Saturday, December 4, 2010

CD Update

Certificate of Deposit (CD) rates have decreased a bit since I first wrote about the Ally Bank 5-year CD and the PenFed 7-year CD. As of today, the Ally Bank 5-year CD APY is 2.40%, and the PenFed 7-year CD APY is 3.25%. The Ally 5-year CD still works well for taxable accounts, but I now prefer the PenFed 5-year CD at 2.75% APY for IRA accounts because of the smaller early withdrawal penalty (explained in more detail later).

Ally Bank 5-year CD

The APY on the Ally Bank 5-year CD has declined from 2.74% in mid-September to the current rate of 2.40%. I’ve been waiting for rates to turn around and start heading higher, but instead they’ve just kept dropping.

Remember that you cannot do partial withdrawals from Ally CDs, so if you think you may need the money in less than 5 years, you should buy several smaller CDs. For example, you may want to buy a couple of $5,000 CDs instead of one $10,000 CD.

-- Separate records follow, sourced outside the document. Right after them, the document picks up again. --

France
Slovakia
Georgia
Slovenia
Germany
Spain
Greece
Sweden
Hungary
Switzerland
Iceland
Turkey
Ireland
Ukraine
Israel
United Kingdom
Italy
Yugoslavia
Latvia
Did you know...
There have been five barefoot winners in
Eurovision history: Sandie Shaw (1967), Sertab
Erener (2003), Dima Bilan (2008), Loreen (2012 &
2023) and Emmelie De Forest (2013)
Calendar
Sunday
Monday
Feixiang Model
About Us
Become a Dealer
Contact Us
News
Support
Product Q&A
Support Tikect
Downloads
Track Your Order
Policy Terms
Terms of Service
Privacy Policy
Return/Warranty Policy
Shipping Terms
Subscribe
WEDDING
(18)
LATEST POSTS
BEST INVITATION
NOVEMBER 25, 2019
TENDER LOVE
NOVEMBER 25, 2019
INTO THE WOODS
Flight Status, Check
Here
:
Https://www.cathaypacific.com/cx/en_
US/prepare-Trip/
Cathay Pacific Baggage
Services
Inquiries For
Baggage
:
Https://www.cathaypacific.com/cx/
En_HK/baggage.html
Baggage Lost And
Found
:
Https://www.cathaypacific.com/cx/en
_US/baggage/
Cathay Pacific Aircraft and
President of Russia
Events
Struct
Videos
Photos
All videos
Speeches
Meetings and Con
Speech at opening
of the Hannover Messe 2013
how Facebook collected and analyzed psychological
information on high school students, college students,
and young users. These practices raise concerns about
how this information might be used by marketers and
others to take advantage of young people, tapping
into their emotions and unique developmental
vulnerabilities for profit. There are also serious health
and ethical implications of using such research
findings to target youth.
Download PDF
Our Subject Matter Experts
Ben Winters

Also remember that the Ally Bank CD early withdrawal penalty is only 2 months of interest, so if you break a 2.4% CD at 4 months, you still will earn about 1.2% APY, which is better than most savings or money market accounts. This is why the Ally 5-year CD makes sense for money you are unlikely to need in less than 4 months. With multiple CDs, you can do an early withdrawal from one of the CDs to get some cash, pay a small penalty, and still end up having made more interest than if you had left it in a savings account.

One other note on the Ally CDs: I set them up as Payable on Death (POD) accounts, and designate beneficiaries for each CD. I started with Ally using a living trust, but have found that it’s much easier to open POD CDs; you can do it online and fund them immediately from an Ally savings or checking account, whereas with a trust you must do it by phone, and it takes a few days. Upon death, POD account assets are distributed outside of probate, as are living trust assets. Also note that with a trust or POD account, the base FDIC insurance limit of $250,000 is multiplied by the number of beneficiaries; e.g., if you have 2 beneficiaries named on a POD account (CD, savings, checking, etc.), your account is insured up to $500,000.

PenFed IRA CDs

The transfer from my Fidelity IRA to the PenFed IRA CD in November went smoothly. Being satisfied with the experience, and not being able to think of any reason not to do so, I decided to transfer more from my Fidelity IRA into another PenFed IRA CD. So, I recently mailed the short form to initiate another transfer.

This time I chose the PenFed 5-year CD paying 2.75% with a maximum early withdrawal penalty of 6 months of interest (if you break the CD in less than 6 months, you only lose whatever interest you would have received to that date). The rate on the 7-year CD recently dropped to 3.25%, and with a maximum early withdrawal penalty of one year of interest, it will yield less than the 5-year CD if you do an early withdrawal up until about 4 years, or if you hold the 5-year CD to term.

For example, if rates rose significantly over the next year, you could break the 5-year CD, receive about 1.38% interest, and reinvest in a new higher-rate CD. With the 7-year CD you would receive 0% interest if you broke it after 1 year.

The 7-year 3.25% CD would end up better if rates didn’t increase much in the next 7 years, but I prefer sacrificing a little potential interest in exchange for the smaller penalty to break the 5-year CD and reinvest if rates rise significantly.

A formula for approximate effective APY upon early withdrawal is:

Stated APY x (1 – penalty period / holding period)

For example, if you broke the 5-year PenFed CD (penalty period = 6 months) after 3 years (holding period = 36 months), the effective APY would be about:

2.75% x (1 – 6/36) = 2.29%

And for the PenFed 7-year CD (penalty period = 12 months):

3.25% x (1 – 12/36) = 2.17%

So, we see that the 5-year CD works out slightly better than the 7-year CD if you do an early withdrawal after 3 years.

You might want to do an early withdrawal if rates were to increase significantly. You would pull the money out of the lower yielding CD, pay the relatively small early-withdrawal penalty, and put the proceeds into a new higher yielding CD (in the case of an IRA, you could keep the money within the IRA, but just move it from one CD to another). For example, if 5-year CD rates were to double and you had more than 6 months left to maturity, you would come out ahead breaking the lower-yielding CD and investing in the higher-yielding CD, since you would recoup your lost interest in about 6 months, and then start pulling ahead.

Your Money is Safe

Remember that Ally Bank CDs are FDIC insured and PenFed CDs are NCUA insured, so as long as you stay within the insurance limits (basically $250,000 per bank or credit union), your money is safe.

If a bank fails, the acquiring bank either honors the terms of the CD, or the CD is liquidated and you receive your principal and interest (interest is paid to the day of failure), usually very quickly. Over the years I’ve had CDs with several banks that have failed, and I’ve received the money for liquidated CDs within less than a week. So worst case, you lose a few days of interest.